We explore the foreign economic policy activities of Arthur I. Bloomfield, a prominent economist of the Federal Reserve Bank of New York in the 1940s and the 1950s. During the cold war, Bloomfield headed several missions to South East Asia, assisting local authorities in shaping new foreign exchange regimes and banking institutions. Bloomfield's most successful mission concerned the constitution of a new central bank in South Korea, established in June 1950.

In line with the Fed's new strategy established by Robert Triffin, head of the Latin American section, Bloomfield moved away from the dogmatic style of Edwin Kemmerer that dominated U.S. overseas missions in the first half of the twentieth century; “Southern” economies, in fact, rather than benefiting from Kemmerer's policies, had been increasingly hit by cyclical instability. According to Triffin and Bloomfield, U.S. overseas missions should loosen constraints on the activity of economic institutions and policy authorities, in order to increase their effectiveness as guarantors of financial stability and promoters of national development.

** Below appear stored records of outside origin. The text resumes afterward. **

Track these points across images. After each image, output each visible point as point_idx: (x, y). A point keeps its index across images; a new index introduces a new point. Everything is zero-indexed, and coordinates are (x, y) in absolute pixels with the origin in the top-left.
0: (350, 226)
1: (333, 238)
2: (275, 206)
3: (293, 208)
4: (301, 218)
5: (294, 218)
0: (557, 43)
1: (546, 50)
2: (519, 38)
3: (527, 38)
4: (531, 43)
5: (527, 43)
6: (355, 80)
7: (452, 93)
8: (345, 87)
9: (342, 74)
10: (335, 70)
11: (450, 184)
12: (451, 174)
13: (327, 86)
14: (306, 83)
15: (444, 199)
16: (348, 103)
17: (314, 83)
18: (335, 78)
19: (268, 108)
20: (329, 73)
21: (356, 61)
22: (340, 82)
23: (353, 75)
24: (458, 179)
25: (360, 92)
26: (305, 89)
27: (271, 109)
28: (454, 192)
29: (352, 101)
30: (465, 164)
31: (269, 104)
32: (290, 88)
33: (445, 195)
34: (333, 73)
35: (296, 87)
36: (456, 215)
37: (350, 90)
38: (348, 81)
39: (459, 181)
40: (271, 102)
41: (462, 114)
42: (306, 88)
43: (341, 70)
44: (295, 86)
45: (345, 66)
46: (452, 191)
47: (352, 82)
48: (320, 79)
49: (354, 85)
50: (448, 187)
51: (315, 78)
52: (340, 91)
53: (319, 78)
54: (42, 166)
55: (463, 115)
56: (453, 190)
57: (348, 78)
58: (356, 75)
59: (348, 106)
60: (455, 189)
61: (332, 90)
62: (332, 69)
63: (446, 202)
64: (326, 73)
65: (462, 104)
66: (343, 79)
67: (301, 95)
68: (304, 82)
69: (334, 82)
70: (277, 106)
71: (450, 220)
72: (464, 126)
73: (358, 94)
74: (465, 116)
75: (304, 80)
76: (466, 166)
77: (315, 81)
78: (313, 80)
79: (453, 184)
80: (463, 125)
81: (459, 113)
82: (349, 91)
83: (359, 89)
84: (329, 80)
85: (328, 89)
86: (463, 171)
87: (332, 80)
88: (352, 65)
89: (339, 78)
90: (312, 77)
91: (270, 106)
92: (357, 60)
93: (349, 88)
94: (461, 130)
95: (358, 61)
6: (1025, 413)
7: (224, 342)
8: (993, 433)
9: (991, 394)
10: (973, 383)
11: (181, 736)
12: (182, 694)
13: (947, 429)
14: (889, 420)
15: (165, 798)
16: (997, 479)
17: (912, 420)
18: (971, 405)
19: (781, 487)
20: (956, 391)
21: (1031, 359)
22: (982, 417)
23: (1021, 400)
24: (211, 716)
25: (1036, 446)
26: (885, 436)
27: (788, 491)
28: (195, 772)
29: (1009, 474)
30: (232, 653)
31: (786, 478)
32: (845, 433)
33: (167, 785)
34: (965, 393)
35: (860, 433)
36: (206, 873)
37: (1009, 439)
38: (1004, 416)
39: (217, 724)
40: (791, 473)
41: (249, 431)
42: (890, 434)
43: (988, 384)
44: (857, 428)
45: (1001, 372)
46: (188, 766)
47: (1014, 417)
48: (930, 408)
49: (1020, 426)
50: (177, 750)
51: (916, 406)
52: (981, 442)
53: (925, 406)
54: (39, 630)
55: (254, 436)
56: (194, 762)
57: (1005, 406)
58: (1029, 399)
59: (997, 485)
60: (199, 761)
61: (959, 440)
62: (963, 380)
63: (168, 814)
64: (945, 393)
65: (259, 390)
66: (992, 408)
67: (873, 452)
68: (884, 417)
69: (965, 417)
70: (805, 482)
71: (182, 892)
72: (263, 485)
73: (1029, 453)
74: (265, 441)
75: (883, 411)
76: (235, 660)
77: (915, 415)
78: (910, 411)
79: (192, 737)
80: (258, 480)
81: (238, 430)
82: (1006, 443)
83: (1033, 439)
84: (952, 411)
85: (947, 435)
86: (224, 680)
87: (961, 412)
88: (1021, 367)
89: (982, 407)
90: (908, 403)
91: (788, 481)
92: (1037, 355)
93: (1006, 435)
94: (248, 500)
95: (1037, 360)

We examine this episode in the light of the U.S. postwar foreign economic relations and the concept of “embedded liberalism.” The Bloomfield missions to South Korea show with great clarity the principal features of the Fed's new foreign strategy and the need to examine the actual advisory activity of Fed economists during the 1940s: they were at the intersection between domestic and international political and economic systems. Ultimately, they played a major role in forging the actual foreign policy of the United States.